◆ Limb landmark coordinates
= = =
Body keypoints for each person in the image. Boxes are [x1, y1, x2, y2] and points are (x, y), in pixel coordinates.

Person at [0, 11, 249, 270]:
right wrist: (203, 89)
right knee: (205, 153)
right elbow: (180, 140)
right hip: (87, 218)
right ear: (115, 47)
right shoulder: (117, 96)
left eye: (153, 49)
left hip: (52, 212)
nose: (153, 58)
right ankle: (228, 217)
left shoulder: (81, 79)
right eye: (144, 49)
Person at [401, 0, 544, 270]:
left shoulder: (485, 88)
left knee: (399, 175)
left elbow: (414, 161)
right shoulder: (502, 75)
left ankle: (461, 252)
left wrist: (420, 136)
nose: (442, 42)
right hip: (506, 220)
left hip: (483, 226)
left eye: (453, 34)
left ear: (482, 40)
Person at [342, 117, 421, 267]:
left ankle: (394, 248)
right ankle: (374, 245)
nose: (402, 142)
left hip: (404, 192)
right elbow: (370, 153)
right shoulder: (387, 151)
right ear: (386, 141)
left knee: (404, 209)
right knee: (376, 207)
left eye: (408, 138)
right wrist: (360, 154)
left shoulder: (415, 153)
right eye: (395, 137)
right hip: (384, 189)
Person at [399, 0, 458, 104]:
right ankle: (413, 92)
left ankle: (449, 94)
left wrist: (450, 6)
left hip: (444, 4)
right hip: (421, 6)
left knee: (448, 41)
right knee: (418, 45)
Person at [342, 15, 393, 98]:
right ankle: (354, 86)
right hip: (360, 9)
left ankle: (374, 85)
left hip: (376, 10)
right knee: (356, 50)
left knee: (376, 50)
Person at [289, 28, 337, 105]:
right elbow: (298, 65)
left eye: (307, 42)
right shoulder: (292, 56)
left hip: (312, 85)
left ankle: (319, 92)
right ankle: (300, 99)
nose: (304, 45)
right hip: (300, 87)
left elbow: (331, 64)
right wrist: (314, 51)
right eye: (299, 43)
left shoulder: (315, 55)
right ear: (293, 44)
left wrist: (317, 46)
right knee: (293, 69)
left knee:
= = =
◆ TASK REQUIREMENTS
Check each line of the entries, and copy the ones that contain "ankle".

◆ COMPLETED EXERCISE
right ankle: (228, 217)
left ankle: (461, 252)
left ankle: (394, 248)
right ankle: (374, 245)
right ankle: (413, 92)
left ankle: (449, 94)
right ankle: (354, 86)
left ankle: (374, 85)
left ankle: (319, 92)
right ankle: (300, 99)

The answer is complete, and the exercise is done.